▶ _WHAT IS NEEDED_
Lines below starting with the line with "siltstone beds, commonly" and going on through the line with "is (well C4- 65) of rare." must be output exactly; the rest of the records must be left out.

━━ DATA LISTING

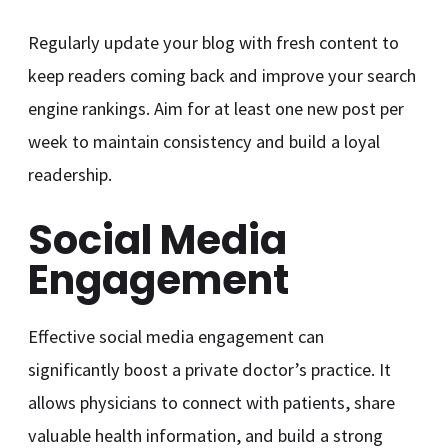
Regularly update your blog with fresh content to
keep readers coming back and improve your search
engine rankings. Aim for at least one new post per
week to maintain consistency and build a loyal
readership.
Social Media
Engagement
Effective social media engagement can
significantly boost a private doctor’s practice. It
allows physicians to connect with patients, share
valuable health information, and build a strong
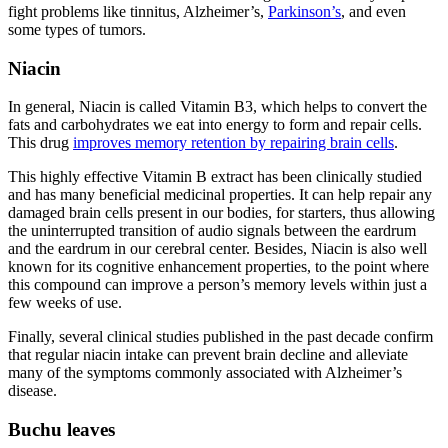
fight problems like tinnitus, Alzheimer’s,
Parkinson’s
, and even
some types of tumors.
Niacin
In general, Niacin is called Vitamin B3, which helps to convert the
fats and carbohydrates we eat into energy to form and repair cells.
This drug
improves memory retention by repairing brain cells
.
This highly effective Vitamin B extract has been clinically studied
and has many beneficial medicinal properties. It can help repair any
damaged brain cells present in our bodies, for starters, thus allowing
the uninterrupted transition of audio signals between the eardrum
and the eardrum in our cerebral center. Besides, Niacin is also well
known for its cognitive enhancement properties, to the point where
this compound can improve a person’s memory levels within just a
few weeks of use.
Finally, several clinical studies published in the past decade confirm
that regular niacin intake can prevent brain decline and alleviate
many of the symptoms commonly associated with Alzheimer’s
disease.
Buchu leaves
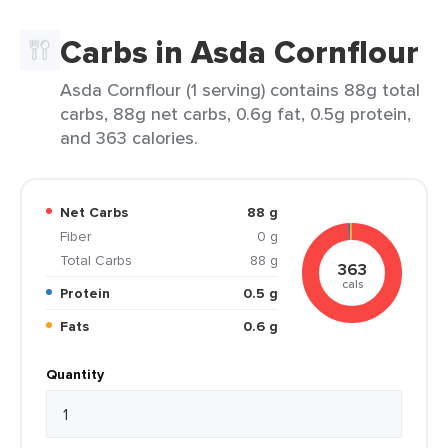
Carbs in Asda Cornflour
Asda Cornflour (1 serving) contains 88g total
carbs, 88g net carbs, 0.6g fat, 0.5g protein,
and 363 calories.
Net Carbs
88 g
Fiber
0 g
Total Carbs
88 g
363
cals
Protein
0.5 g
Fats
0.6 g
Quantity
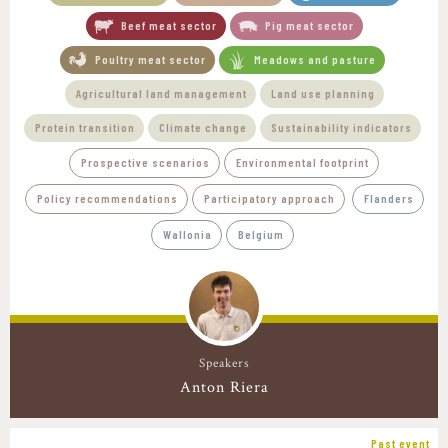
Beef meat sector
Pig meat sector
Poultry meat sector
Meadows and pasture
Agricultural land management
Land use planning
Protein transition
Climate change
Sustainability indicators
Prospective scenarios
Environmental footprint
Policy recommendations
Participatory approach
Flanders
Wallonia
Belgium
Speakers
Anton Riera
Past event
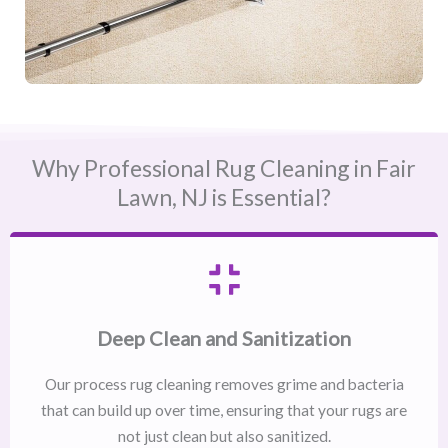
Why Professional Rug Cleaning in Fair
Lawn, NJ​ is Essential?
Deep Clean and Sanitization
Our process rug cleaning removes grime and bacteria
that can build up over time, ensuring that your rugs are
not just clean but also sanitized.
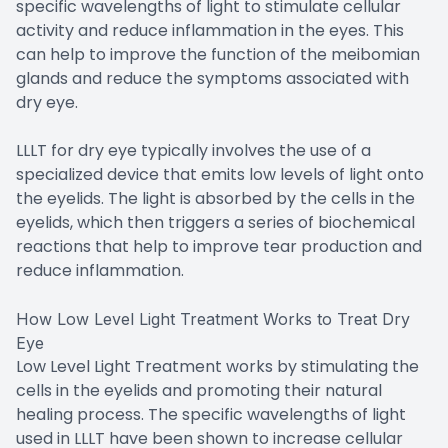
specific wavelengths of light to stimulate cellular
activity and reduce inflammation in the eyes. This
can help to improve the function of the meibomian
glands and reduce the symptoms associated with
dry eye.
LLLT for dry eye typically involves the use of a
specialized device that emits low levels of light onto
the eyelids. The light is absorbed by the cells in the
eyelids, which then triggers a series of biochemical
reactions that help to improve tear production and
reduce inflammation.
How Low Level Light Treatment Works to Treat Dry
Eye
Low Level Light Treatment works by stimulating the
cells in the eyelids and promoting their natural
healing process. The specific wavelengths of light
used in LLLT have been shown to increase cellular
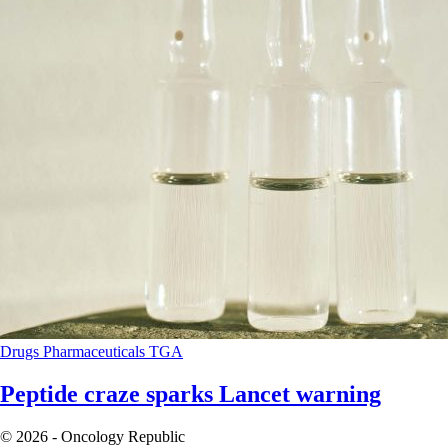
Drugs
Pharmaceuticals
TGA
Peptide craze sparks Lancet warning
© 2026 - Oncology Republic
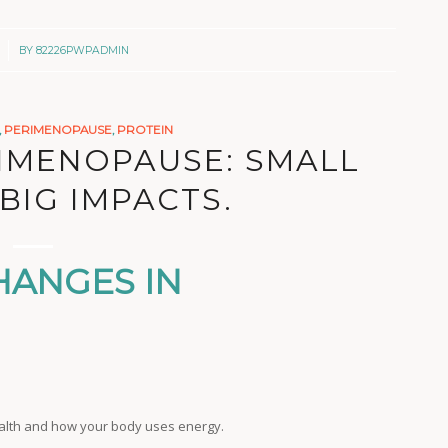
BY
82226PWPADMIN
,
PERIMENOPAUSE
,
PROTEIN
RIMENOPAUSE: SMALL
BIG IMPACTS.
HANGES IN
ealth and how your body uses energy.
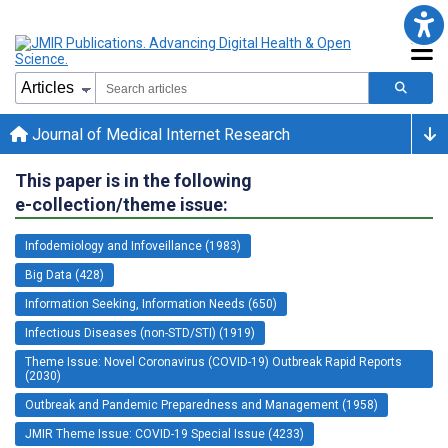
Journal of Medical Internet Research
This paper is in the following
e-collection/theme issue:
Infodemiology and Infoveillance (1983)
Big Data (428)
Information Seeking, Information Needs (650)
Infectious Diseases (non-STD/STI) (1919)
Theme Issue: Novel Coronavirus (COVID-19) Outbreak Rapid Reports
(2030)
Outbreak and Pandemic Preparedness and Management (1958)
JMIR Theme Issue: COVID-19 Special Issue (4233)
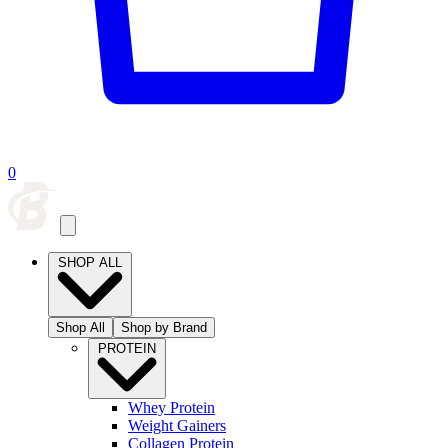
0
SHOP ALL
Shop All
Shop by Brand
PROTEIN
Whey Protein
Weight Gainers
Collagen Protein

━━━━
━━ DATA LISTING

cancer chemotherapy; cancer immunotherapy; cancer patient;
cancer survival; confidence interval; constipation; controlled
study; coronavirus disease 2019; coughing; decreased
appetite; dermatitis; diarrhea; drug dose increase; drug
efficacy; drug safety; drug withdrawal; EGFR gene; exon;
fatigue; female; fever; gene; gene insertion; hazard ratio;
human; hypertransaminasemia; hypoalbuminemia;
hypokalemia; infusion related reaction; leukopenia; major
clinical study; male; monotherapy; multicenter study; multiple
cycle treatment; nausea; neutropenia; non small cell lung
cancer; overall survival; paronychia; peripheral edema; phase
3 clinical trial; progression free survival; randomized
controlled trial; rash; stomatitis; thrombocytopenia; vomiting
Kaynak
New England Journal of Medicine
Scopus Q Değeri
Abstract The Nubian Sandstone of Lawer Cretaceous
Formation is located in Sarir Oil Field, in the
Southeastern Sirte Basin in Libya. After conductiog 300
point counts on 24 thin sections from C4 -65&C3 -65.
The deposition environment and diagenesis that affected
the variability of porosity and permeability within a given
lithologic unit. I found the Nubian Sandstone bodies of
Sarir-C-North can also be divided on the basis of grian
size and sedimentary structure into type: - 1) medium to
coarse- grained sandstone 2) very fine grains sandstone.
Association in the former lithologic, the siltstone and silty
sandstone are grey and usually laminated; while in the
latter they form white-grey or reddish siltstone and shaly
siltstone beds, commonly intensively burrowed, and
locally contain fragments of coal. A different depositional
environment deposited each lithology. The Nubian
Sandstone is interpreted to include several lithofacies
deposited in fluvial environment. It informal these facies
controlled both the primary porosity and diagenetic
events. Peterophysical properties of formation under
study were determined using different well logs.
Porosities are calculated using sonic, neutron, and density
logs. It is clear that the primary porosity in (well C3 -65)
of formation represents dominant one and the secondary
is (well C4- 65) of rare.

━━━━

▶ _ANSWER SECTION_
siltstone beds, commonly intensively burrowed, and
locally contain fragments of coal. A different depositional
environment deposited each lithology. The Nubian
Sandstone is interpreted to include several lithofacies
deposited in fluvial environment. It informal these facies
controlled both the primary porosity and diagenetic
events. Peterophysical properties of formation under
study were determined using different well logs.
Porosities are calculated using sonic, neutron, and density
logs. It is clear that the primary porosity in (well C3 -65)
of formation represents dominant one and the secondary
is (well C4- 65) of rare.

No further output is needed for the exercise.